Things to Look Out For When Proofreading

  • Missing or incorrect punctuation. Often O.C.R. software misses small punctuation marks like commas and periods. Does a sentence sound awkward, as if it was missing a comma? Is a period obviously missing between sentences? Mark it and check it against the page scans.

  • Missing formatting. Transcribers often remove formatting like blockquotes or italics. Is there a section in the book that looks like it should be styled as a blockquote, like verse or a letter? Are characters speaking emphatically, but without italics? Mark these cases to compare against the page scans to see if formatting has to be restored.

  • Missing thought or paragraph breaks. Is a paragraph unusually long? Does a scene change occur without <hr/>? They might have been lost during transcription.

  • Errors caused by the S.E. toolset. Tools like se british2american or even se typogrify can cause unexpected typography errors like quotation marks curled in the wrong direction, or dashes spaced incorrectly.
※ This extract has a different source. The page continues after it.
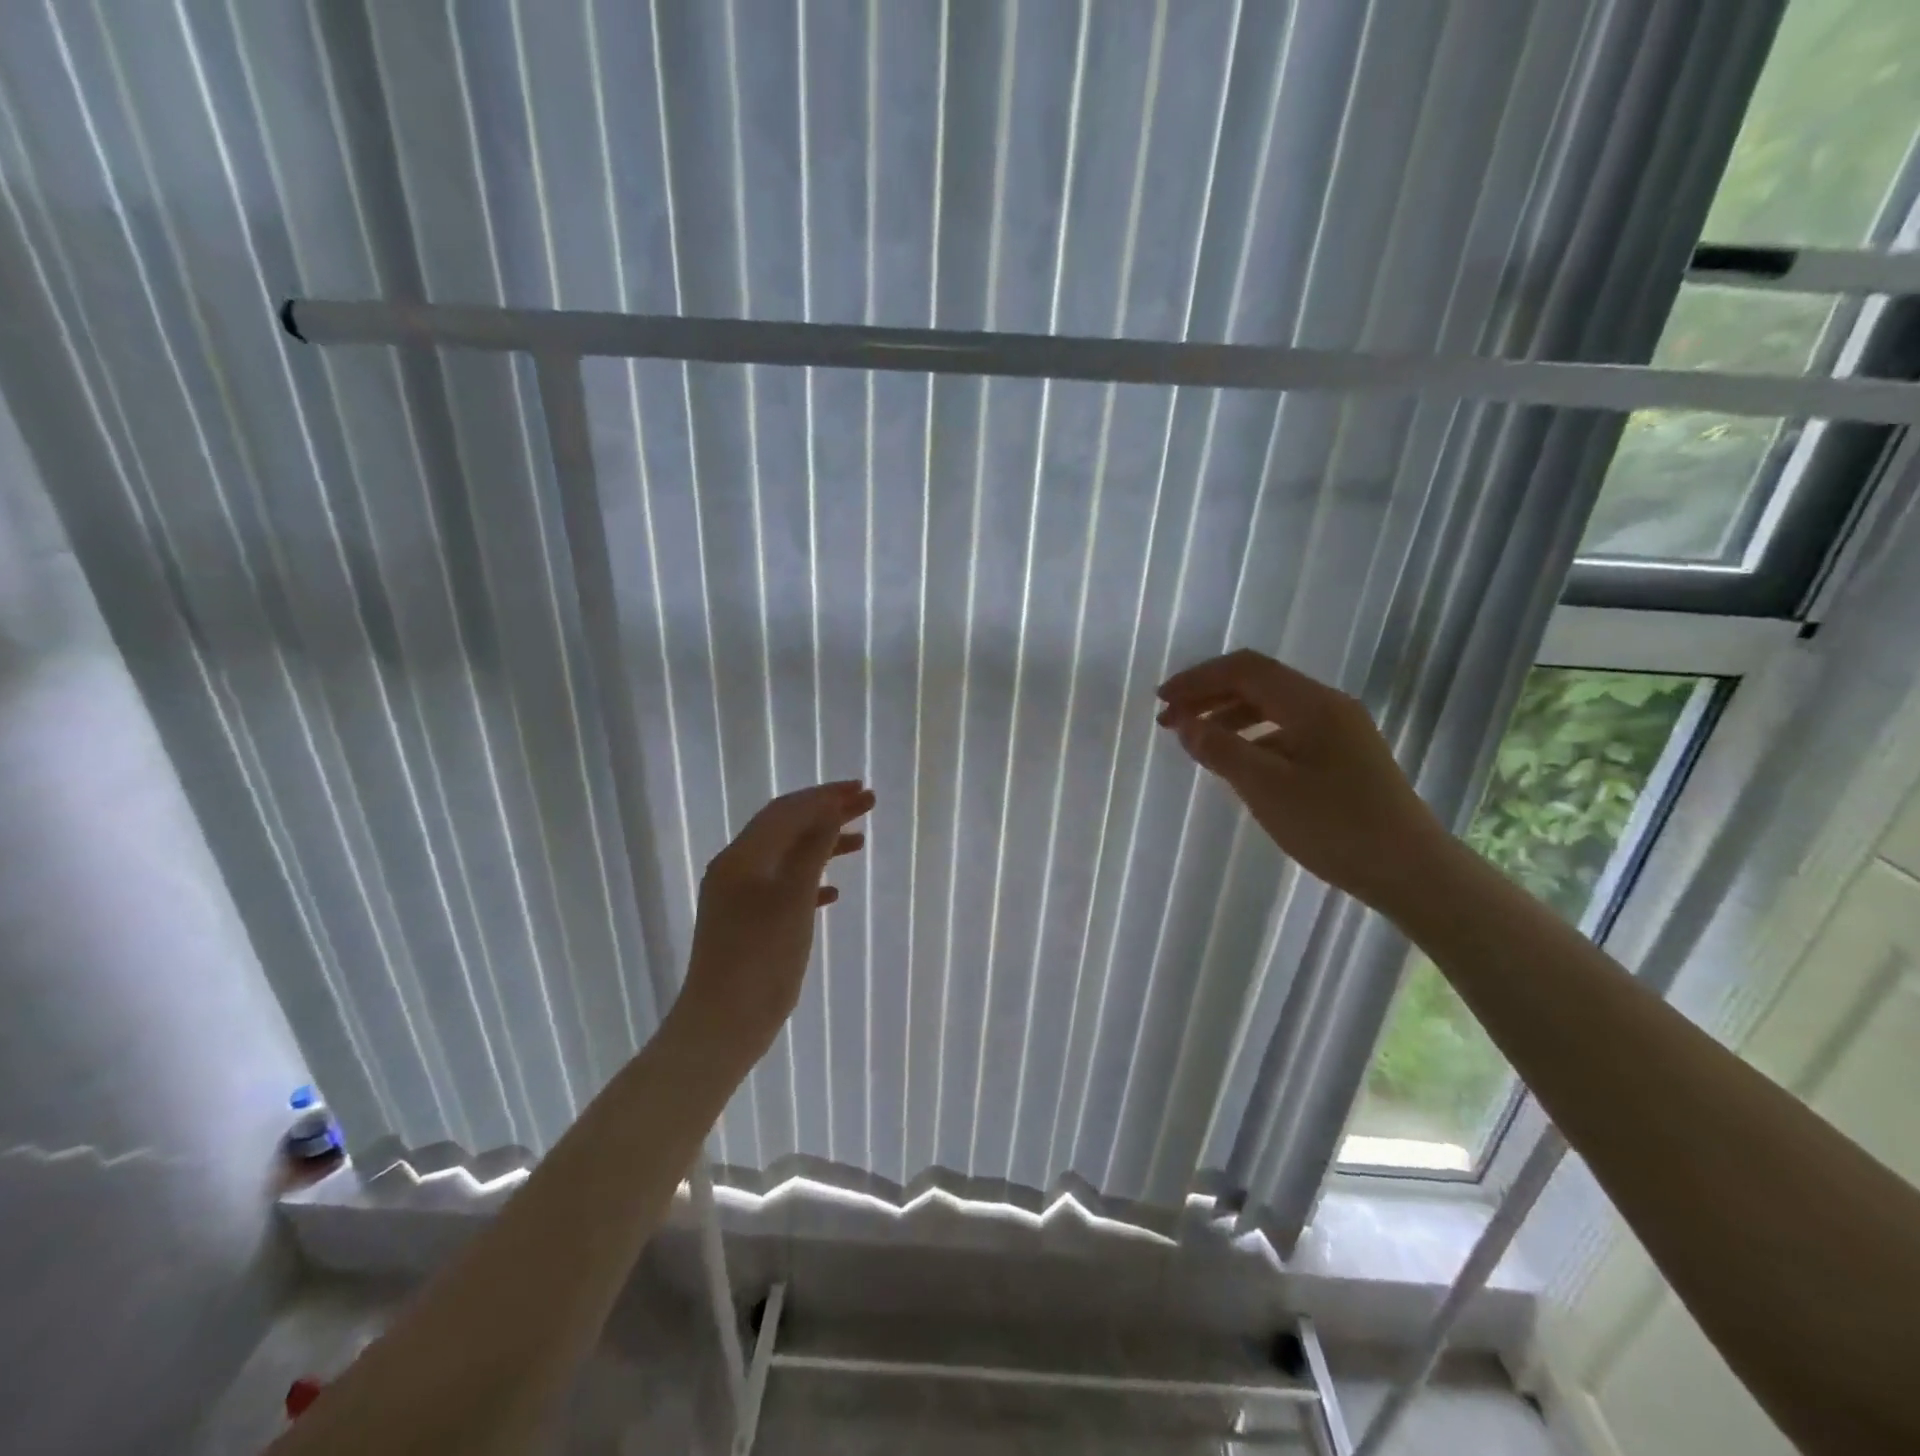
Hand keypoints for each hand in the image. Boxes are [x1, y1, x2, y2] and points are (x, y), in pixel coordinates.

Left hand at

  • Archaic spellings. Is a particular word spelled in a surprising way? Mark it to check if it should be modernized. The Google Books Ngram Viewer is a great tool to get an idea of whether a word used to be spelled one way, but isn’t spelled that way anymore. Remember to change spellings in their own commits, prefaced with [Editorial]!
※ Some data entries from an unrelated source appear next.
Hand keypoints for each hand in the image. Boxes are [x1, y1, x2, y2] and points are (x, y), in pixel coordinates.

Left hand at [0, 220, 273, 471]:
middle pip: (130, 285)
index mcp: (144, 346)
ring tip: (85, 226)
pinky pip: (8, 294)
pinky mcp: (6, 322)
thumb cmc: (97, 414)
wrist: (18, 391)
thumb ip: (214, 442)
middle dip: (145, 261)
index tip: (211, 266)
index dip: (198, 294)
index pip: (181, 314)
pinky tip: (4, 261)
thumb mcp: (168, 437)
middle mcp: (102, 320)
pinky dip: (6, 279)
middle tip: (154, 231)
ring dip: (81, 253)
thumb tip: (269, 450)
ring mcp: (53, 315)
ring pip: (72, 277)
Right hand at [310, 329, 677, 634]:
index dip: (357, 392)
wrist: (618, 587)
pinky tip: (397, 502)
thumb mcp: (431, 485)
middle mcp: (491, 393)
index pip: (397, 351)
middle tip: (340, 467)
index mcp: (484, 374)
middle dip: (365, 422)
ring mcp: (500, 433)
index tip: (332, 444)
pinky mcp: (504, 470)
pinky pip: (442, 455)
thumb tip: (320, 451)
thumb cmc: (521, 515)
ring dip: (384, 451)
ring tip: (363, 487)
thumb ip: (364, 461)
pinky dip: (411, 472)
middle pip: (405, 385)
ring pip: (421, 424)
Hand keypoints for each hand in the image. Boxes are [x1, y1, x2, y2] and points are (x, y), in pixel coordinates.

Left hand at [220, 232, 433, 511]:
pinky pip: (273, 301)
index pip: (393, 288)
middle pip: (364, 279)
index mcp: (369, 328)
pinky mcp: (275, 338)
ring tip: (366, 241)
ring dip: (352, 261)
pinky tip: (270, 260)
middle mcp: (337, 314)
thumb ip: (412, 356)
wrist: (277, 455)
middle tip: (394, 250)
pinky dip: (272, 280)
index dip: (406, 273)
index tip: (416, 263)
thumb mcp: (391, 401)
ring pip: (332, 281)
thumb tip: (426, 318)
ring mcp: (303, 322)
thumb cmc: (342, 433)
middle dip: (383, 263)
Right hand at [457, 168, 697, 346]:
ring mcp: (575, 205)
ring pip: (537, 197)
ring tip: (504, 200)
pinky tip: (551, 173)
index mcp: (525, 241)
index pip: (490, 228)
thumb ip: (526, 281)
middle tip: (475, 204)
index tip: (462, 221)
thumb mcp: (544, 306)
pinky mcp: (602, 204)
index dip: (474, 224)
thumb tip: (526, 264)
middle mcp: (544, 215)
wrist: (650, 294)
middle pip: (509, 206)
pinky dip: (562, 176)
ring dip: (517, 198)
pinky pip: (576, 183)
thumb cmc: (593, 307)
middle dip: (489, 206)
  • Printer’s errors. Before the computer age, hand-written manuscripts were sent to printers, whose job it was to lay the book out in lead blocks of type. During this process, the printer may have accidentally introduced their own typos, which are usually obvious errors in punctuation, spelling, or grammar. If you spot an obvious error like this that is present in both the transcription and the page scans, it may be a printer’s error that should be corrected in an [Editorial] commit.
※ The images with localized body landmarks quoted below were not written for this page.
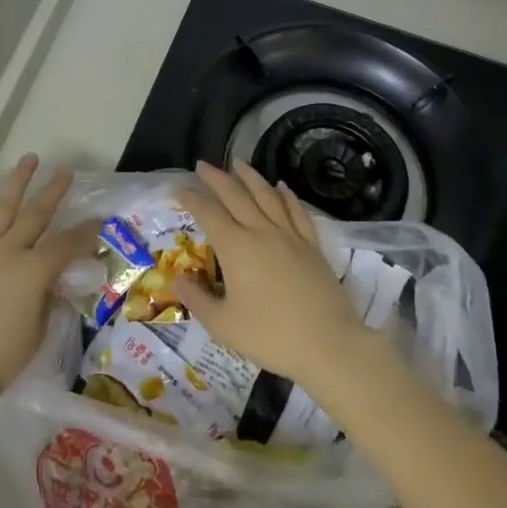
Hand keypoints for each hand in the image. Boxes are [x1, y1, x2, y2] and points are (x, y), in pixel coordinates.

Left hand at [0, 155, 85, 392]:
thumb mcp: (37, 333)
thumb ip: (46, 302)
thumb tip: (51, 285)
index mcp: (34, 272)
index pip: (66, 244)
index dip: (85, 232)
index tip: (97, 219)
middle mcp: (9, 252)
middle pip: (35, 214)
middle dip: (52, 191)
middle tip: (64, 171)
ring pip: (1, 207)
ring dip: (16, 181)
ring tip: (28, 160)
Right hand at [174, 160, 377, 385]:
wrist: (328, 344)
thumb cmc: (270, 337)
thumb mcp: (222, 325)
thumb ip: (197, 300)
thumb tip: (178, 278)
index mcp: (235, 247)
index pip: (208, 214)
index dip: (192, 200)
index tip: (180, 190)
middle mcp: (261, 232)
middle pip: (236, 195)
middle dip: (217, 178)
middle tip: (203, 164)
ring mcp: (290, 236)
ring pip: (267, 195)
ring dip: (250, 176)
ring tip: (238, 163)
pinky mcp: (312, 245)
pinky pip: (296, 211)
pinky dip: (286, 195)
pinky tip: (281, 187)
There are some things that you don’t have to worry much about when proofreading:

  • Spelling errors. Actual spelling errors are very rare. If a word appears to be misspelled, it’s worth it to check the page scans, but such cases are often done on purpose by the author, or using an older spelling, or are spelled differently in en-US vs. en-GB.

  • Changing from en-GB to en-US or vice versa. Spelling differences between the continents were not yet settled then, so it’s common for books to be set in a blend of spellings. We don’t convert from one style to the other, or try to ensure perfect consistency between styles. This includes en-GB differences like using “an” in front of a word starting in “h,” like “an hundred.”

  • Compound words. Some words that today are usually written as a single word may in older works be printed as two words separated by a space or a hyphen. The most common cases are handled by se modernize-spelling, however there are so many possible combinations that eliminating or standardizing all of them would be a major challenge. As such it is not required to change compound words, although this can optionally be done provided there is sufficient evidence that a modern printing would do so. The following words are exceptions and should never be modernized (N.B. this does not mean we split them if they are already printed as a single word):

    • none the less

    • on to

    • worth while

  • Keeping a 100% faithful representation of a print page layout. Sometimes books have complicated page layouts in print. But ebooks are not the same as print books, with the most important distinction being that there is no “page” to align items to. So, we’re not so concerned with maintaining a pixel-perfect reproduction of print layouts; rather, we wish to adapt print layouts as best we can to the ebook medium.